WHAT THE TASK REQUIRES: Give back every record word for word, but keep the pictures out.

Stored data
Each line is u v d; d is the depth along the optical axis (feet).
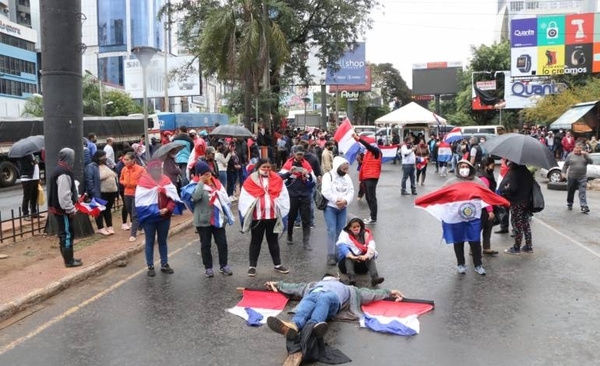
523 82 146.92
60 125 32.91
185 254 30.30
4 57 247.70
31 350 17.02
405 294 22.26
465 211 25.04
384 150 81.41
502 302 21.18
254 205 25.34
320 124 163.94
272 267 27.17
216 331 18.44
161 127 134.31
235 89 81.76
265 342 17.46
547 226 37.91
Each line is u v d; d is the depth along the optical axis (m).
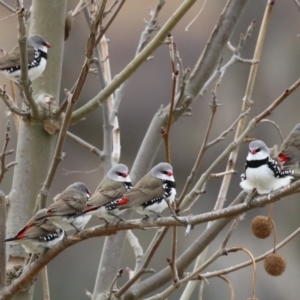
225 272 9.67
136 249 11.50
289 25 21.31
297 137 9.81
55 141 10.97
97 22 8.16
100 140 20.55
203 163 20.59
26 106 11.01
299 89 20.78
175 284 9.60
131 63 9.98
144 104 21.23
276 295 19.69
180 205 10.12
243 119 10.93
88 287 19.28
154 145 11.34
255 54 10.93
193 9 20.41
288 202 20.17
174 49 9.18
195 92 11.23
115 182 9.84
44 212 9.34
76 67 20.30
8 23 18.91
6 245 10.36
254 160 9.47
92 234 8.51
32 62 11.05
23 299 10.12
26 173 10.69
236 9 11.44
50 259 8.94
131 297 10.66
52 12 11.45
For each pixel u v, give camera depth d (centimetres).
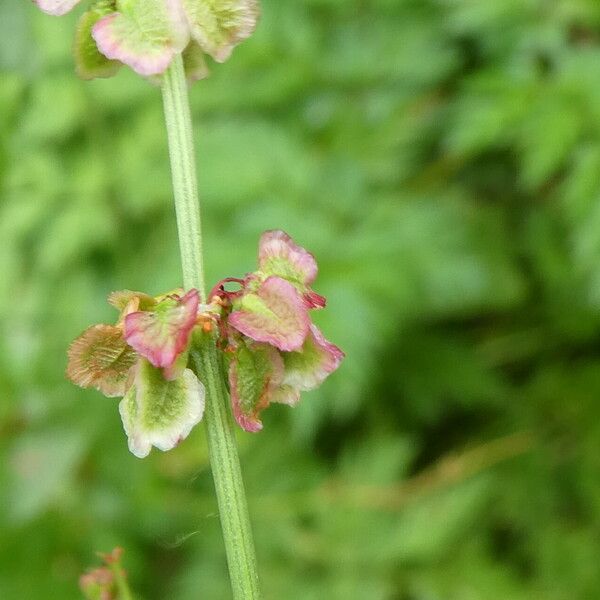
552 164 20
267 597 21
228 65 23
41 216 23
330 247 20
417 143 23
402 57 23
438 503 21
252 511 22
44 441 20
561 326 22
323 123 23
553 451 22
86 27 11
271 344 10
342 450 23
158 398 10
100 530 21
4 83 22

EXERCISE RESPONSE:
Each line is u v d; d is the depth along the optical axis (feet).
523 82 146.92
60 125 32.91
185 254 30.30
4 57 247.70
31 350 17.02
405 294 22.26
465 211 25.04
384 150 81.41
502 302 21.18
254 205 25.34
320 124 163.94
272 267 27.17
216 331 18.44
161 127 134.31
235 89 81.76
265 342 17.46
547 226 37.91
Each line is u v d; d is the depth along the optical axis (m).
225 272 9.67
136 249 11.50
289 25 21.31
297 137 9.81
55 141 10.97
97 22 8.16
100 140 20.55
203 163 20.59
26 106 11.01
299 89 20.78
175 284 9.60
131 63 9.98
144 104 21.23
276 295 19.69
180 205 10.12
243 119 10.93
88 287 19.28
154 145 11.34
255 54 10.93
193 9 20.41
288 202 20.17
174 49 9.18
195 92 11.23
115 182 9.84
44 212 9.34
76 67 20.30
8 23 18.91
6 245 10.36
254 160 9.47
92 234 8.51
32 62 11.05
23 299 10.12
26 173 10.69
236 9 11.44
50 259 8.94
131 297 10.66
52 12 11.45
For each pixel u v, give camera depth d (centimetres).
552 164 20
267 597 21
228 65 23
41 216 23
330 247 20
417 143 23
402 57 23
438 503 21
252 511 22
44 441 20
561 326 22
323 123 23
553 451 22
86 27 11
271 344 10
342 450 23
158 398 10
100 530 21
4 83 22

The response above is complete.